Your answer is the lines below, exactly, from the one that contains "192 128 4.65" through the one that contains "203 54 9.16", both included.

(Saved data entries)
╭──

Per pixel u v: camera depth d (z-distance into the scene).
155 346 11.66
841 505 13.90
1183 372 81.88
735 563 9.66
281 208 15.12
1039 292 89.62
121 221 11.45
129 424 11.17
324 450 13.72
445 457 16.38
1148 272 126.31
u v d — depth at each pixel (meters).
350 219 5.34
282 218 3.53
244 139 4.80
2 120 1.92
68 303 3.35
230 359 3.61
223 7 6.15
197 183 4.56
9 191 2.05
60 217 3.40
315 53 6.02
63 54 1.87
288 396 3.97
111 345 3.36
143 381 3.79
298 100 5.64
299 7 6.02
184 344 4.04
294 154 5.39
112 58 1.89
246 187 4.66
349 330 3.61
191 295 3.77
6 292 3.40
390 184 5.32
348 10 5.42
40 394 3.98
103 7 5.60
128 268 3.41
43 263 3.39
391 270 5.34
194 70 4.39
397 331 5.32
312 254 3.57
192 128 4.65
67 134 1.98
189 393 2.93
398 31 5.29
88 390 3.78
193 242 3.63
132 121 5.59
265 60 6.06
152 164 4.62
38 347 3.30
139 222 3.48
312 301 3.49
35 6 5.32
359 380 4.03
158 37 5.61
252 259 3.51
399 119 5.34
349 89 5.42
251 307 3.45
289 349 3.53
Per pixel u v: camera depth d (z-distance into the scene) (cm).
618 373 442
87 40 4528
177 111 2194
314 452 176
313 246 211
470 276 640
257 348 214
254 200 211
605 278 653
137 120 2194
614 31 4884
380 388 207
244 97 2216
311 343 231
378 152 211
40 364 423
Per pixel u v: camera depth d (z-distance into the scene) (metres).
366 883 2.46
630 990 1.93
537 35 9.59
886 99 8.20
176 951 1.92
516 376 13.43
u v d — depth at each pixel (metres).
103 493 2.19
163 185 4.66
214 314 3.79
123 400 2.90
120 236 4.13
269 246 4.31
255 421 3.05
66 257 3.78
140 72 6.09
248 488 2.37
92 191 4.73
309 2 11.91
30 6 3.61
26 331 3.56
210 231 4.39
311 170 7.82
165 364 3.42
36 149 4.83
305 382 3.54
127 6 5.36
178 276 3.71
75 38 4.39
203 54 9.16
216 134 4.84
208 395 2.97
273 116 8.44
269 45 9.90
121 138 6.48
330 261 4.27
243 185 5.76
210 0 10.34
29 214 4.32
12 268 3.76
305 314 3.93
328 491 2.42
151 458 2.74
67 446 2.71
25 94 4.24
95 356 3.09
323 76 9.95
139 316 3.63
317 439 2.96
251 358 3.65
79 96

╰──

# Answer area
192 128 4.65
67 134 1.98
189 393 2.93
398 31 5.29
88 390 3.78
193 242 3.63
132 121 5.59
265 60 6.06
152 164 4.62
38 347 3.30
139 222 3.48
312 301 3.49
35 6 5.32
359 380 4.03
158 37 5.61
252 259 3.51
399 119 5.34
349 89 5.42
251 307 3.45
289 349 3.53
Per pixel u v: camera depth d (z-distance into the scene) (cm).
618 373 442
87 40 4528
177 111 2194
314 452 176
313 246 211
470 276 640
257 348 214
254 200 211
605 278 653
137 120 2194
614 31 4884
380 388 207
244 97 2216
311 343 231
378 152 211
40 364 423
Per pixel u v: camera depth d (z-distance into the scene) (metres).
366 883 2.46
630 990 1.93
537 35 9.59
886 99 8.20
176 951 1.92
516 376 13.43
u v d — depth at each pixel (metres).
103 493 2.19
163 185 4.66
214 314 3.79
123 400 2.90
120 236 4.13
269 246 4.31
255 421 3.05
66 257 3.78
140 72 6.09
248 488 2.37
92 191 4.73
309 2 11.91
30 6 3.61
26 331 3.56
210 231 4.39
311 170 7.82
165 364 3.42
36 149 4.83
305 382 3.54
127 6 5.36
178 276 3.71
75 38 4.39
203 54 9.16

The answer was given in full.